Un marché de 120 milliards

Le nouveau patron reproduit cette recette à l’échelle du groupe. Numéro deux mondial du câble avec 8 % de part de marché, Nexans ne se fixe pas d’objectifs de croissance. L’entreprise, qui compte 98 usines, veut gagner en compétitivité face aux défis qui s’annoncent. Dopé par les secteurs de l’énergie, du transport et des données, le marché du câble est très porteur. Christopher Guérin, qui a renouvelé son comité exécutif, veut monter dans la chaîne de valeur pour occuper le marché du « service des câbles », estimé à 120 milliards de dollars à l’horizon 2030. « De fournisseur de composants, nous devenons fournisseur de systèmes, modules et solutions. » Le patron fonde aussi de grands espoirs sur les télécoms et la haute tension sous-marine, qui progressent de 6 % par an.

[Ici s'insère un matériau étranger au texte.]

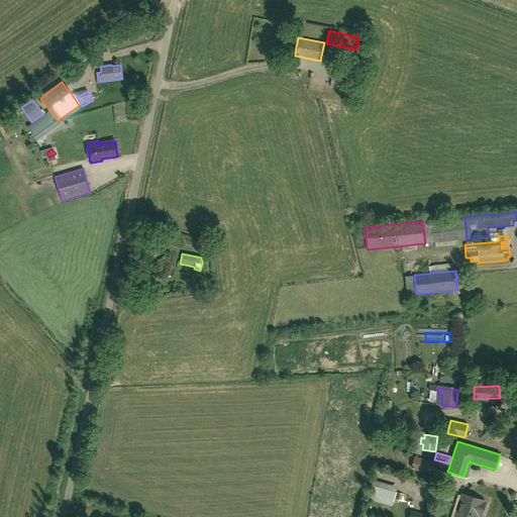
[(433,475),(436,463),(415,457),(411,469),(433,475)]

Son second défi est opérationnel. Aujourd’hui, la moitié du chiffre d’affaires leste la rentabilité du groupe. Les entités déficitaires (Brésil, Suisse, Grande-Bretagne et secteur de la haute tension terrestre), Christopher Guérin entend les redresser via un programme baptisé Shift. Sa méthode : utiliser la « théorie de l’iceberg ». « Dans leur prise de décision, nos managers n’utilisent que 4 % des données visibles. Nous voulons arriver à plus de 25 %. Il y a une multitude de pépites qui sont sous-exploitées. Les managers doivent réapprendre à résoudre des équations complexes. » Le directeur général se donne deux ans pour éradiquer les foyers de pertes. Compliqué. Pendant que Nexans soigne ses plaies, les concurrents avancent. Et pas seulement Prysmian. Les chinois ZTT et Hengtong pesaient 400 millions d’euros il y a dix ans, et dix fois plus aujourd’hui. L’ex-Alcatel Câbles a peu de temps devant lui. « En 2021, on décidera si on doit ou non désinvestir », indique Christopher Guérin.

 

Alcatel Submarine Networks, un fleuron en apnée

Que va devenir Alcatel Submarine Networks (ASN) ? Propriété de Nokia, l’entité était entrée fin 2018 en négociations avec l’équipementier télécoms français Ekinops, avec Bpifrance et le fonds Aleph Capital. La somme de 800 millions d’euros était évoquée. Mais, début avril, Ekinops a jeté l’éponge. Tout repart à zéro pour cette entreprise de plus de 160 ans, dans le giron de Nokia depuis le rachat d’Alcatel-Lucent en 2015. Numéro un mondial des câbles sous-marins, ASN (1 250 salariés) est un joyau. Dans son usine de Calais, l’entreprise dispose d’une capacité de production annuelle de 42 000 kilomètres de câbles. Dopé par Internet, le marché des liaisons sous-marines explose. Le japonais NEC et l’américain Johnson Controls sont prêts à mettre des milliards. Pas Nokia. « Depuis qu’ils nous ont repris, ils n’ont pas investi un centime », déplore Bryan Fackeure, délégué CFDT à Calais. Le syndicaliste appelait de ses voeux l’option d’un pacte d’actionnaires avec Thales, côté électronicien, et Nexans, côté câbles. Mais elle n’a pas été retenue par le gouvernement.